Instructions for the task
The article about the album Jealousy below names the performer as the Nitty Gritty Dirt Band in its header but calls it the Dirt Band in its opening sentence. Using the article, explain why both names fit the same album.

Excerpted passage
★ ★ ★ ★ ★ ★ ★

Studio album by Nitty Gritty Dirt Band
- Released: 1981
- Genre: Country; country rock; folk rock; bluegrass;
- Label: Liberty
- Producer: Jeff Hanna, Bob Edwards

Nitty Gritty Dirt Band chronology
| Make a Little Magic (1980) | Jealousy (1981) | Let's Go (1983) |

= Jealousy (Dirt Band album) =

Jealousy is an album released in 1981 by the Dirt Band (a.k.a. Nitty Gritty Dirt Band). It reached #102 on the US album charts. The single "Fire in the Sky" reached #76 on the US singles chart.

Professional ratings
Review scores
| Source | Rating |
| Allmusic |  |

==Track listing==
1. "Jealousy" (Holster, Hanna, Carpenter) – 3:38
2. "Too Close For Comfort" (Hanna, Hathaway, Carpenter) – 3:05
3. "Fire in the Sky" (Carpenter, Hanna) – 4:37
4. "Love is the Last Thing" (Hanna, Hathaway, Carpenter) – 3:42
5. "Crossfire" (Hanna, Carpenter) – 4:02
6. "Circular Man" (Fadden, Carpenter, Hanna) – 3:46
7. "Catch the Next Dream" (Silbar, Lorber, Van Stephenson) – 3:22
8. "So You Run" (Holster, Carpenter) – 3:18
9. "Forget It!" (Hathaway, Hanna, Carpenter) – 3:09
10. "Easy Slow" (Hathaway, Hanna, Carpenter) – 4:26

==Personnel==
- Jeff Hanna – rhythm and lead guitar, vocals
- Jimmie Fadden – harmonica, vocals
- John McEuen – acoustic guitar, electric 12-string guitar, lap steel guitar, 5-string banjo
- Bob Carpenter – keyboards, rhythm guitar on "Crossfire", vocals
- Richard Hathaway – bass guitar
- Al Garth – saxophone, violin

Additional musicians
- Rick Shlosser – drums
- M. L. Benoit – congas, percussion
- Steve Lukather – lead guitar on "Jealousy"

★ ★ ★ ★ ★ ★ ★

Entries supplied
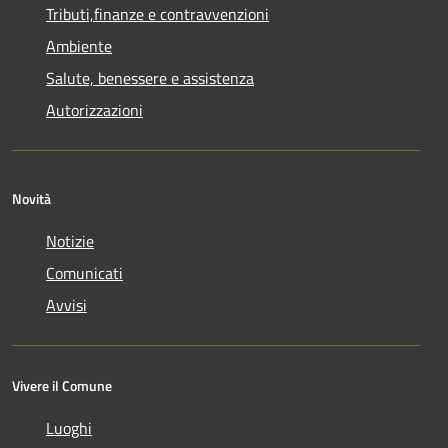
Tributi,finanze e contravvenzioni
Ambiente
Salute, benessere e assistenza
Autorizzazioni
Novità
Notizie
Comunicati
Avvisi
Vivere il Comune
Luoghi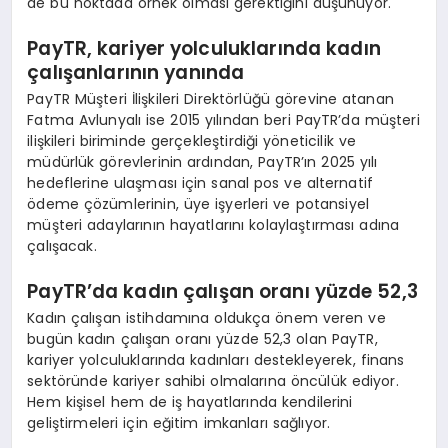
de bu noktada örnek olması gerektiğini düşünüyor.
PayTR, kariyer yolculuklarında kadın
çalışanlarının yanında
PayTR Müşteri İlişkileri Direktörlüğü görevine atanan
Fatma Avlunyalı ise 2015 yılından beri PayTR’da müşteri
ilişkileri biriminde gerçekleştirdiği yöneticilik ve
müdürlük görevlerinin ardından, PayTR’ın 2025 yılı
hedeflerine ulaşması için sanal pos ve alternatif
ödeme çözümlerinin, üye işyerleri ve potansiyel
müşteri adaylarının hayatlarını kolaylaştırması adına
çalışacak.
PayTR’da kadın çalışan oranı yüzde 52,3
Kadın çalışan istihdamına oldukça önem veren ve
bugün kadın çalışan oranı yüzde 52,3 olan PayTR,
kariyer yolculuklarında kadınları destekleyerek, finans
sektöründe kariyer sahibi olmalarına öncülük ediyor.
Hem kişisel hem de iş hayatlarında kendilerini
geliştirmeleri için eğitim imkanları sağlıyor.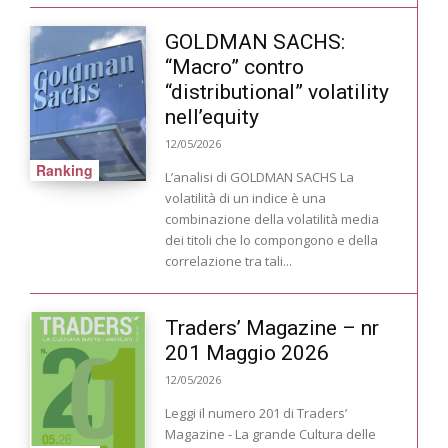
GOLDMAN SACHS:
“Macro” contro
“distributional” volatility
nell’equity
12/05/2026
Ranking
L’analisi di GOLDMAN SACHS La
volatilità di un indice è una
combinazione della volatilità media
dei titoli che lo compongono e della
correlazione tra tali...
Traders’ Magazine – nr
201 Maggio 2026
12/05/2026
Leggi il numero 201 di Traders’
Magazine - La grande Cultura delle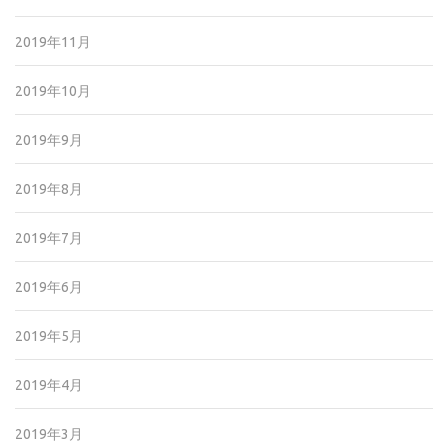
2019年11月
2019年10月
2019年9月
2019年8月
2019年7月
2019年6月
2019年5月
2019年4月
2019年3月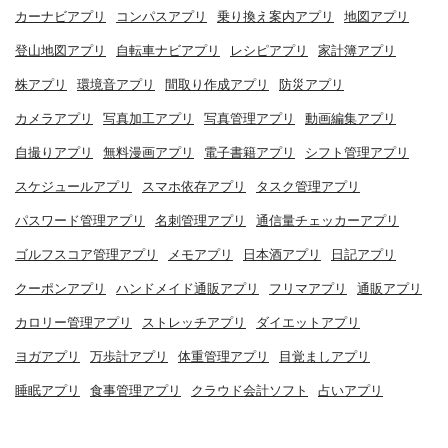
カーナビアプリ
コンパスアプリ
乗り換え案内アプリ
地図アプリ
登山地図アプリ
自転車ナビアプリ
レシピアプリ
家計簿アプリ
株アプリ
環境音アプリ
間取り作成アプリ
防災アプリ
カメラアプリ
写真加工アプリ
写真管理アプリ
動画編集アプリ
自撮りアプリ
無料漫画アプリ
電子書籍アプリ
シフト管理アプリ
スケジュールアプリ
スマホ依存アプリ
タスク管理アプリ
パスワード管理アプリ
名刺管理アプリ
通信量チェッカーアプリ
ゴルフスコア管理アプリ
メモアプリ
日本酒アプリ
日記アプリ
クーポンアプリ
ハンドメイド通販アプリ
フリマアプリ
通販アプリ
カロリー管理アプリ
ストレッチアプリ
ダイエットアプリ
ヨガアプリ
万歩計アプリ
体重管理アプリ
目覚ましアプリ
睡眠アプリ
食事管理アプリ
クラウド会計ソフト
占いアプリ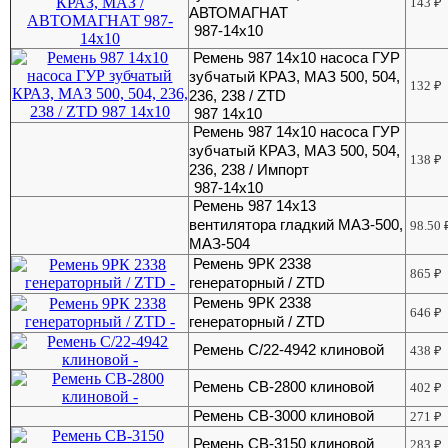
143
₽
АВТОМАГНАТ
987-14х10
Ремень 987 14х10 насоса ГУР
зубчатый КРАЗ, МАЗ 500, 504,
132
₽
236, 238 / ZTD
987 14х10
Ремень 987 14х10 насоса ГУР
зубчатый КРАЗ, МАЗ 500, 504,
138
₽
236, 238 / Импорт
987-14х10
Ремень 987 14х13
вентилятора гладкий МАЗ-500,
98.50
МАЗ-504
Ремень 9РК 2338
865
₽
генераторный / ZTD
Ремень 9РК 2338
646
₽
генераторный / ZTD
Ремень C/22-4942 клиновой
438
₽
Ремень CB-2800 клиновой
402
₽
Ремень CB-3000 клиновой
271
₽
Ремень CB-3150 клиновой
283
₽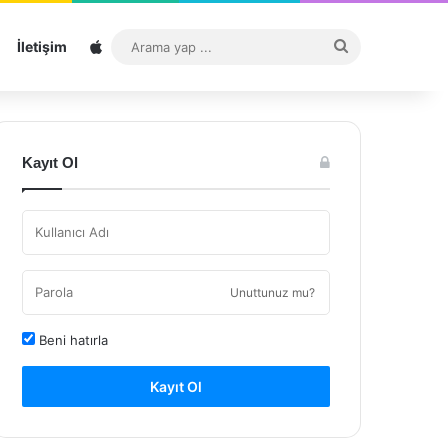
Sitemap
Arama
İletişim
yap
...
Kayıt Ol
Unuttunuz mu?
Beni hatırla
Kayıt Ol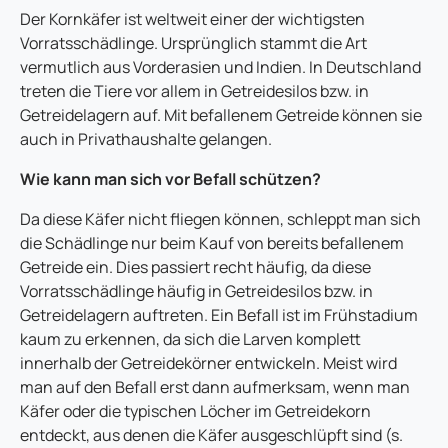
Der Kornkäfer ist weltweit einer der wichtigsten
Vorratsschädlinge. Ursprünglich stammt die Art
vermutlich aus Vorderasien und Indien. In Deutschland
treten die Tiere vor allem in Getreidesilos bzw. in
Getreidelagern auf. Mit befallenem Getreide können sie
auch in Privathaushalte gelangen.
Wie kann man sich vor Befall schützen?
Da diese Käfer nicht fliegen können, schleppt man sich
die Schädlinge nur beim Kauf von bereits befallenem
Getreide ein. Dies passiert recht häufig, da diese
Vorratsschädlinge häufig in Getreidesilos bzw. in
Getreidelagern auftreten. Ein Befall ist im Frühstadium
kaum zu erkennen, da sich die Larven komplett
innerhalb der Getreidekörner entwickeln. Meist wird
man auf den Befall erst dann aufmerksam, wenn man
Käfer oder die typischen Löcher im Getreidekorn
entdeckt, aus denen die Käfer ausgeschlüpft sind (s.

★ ★ ★ ★ ★ ★ ★

Solution to this exercise
The opening sentence says the album was released by the Dirt Band and adds "a.k.a. Nitty Gritty Dirt Band." The two names are therefore alternate names for the same group, so the header and the opening sentence credit the same performer.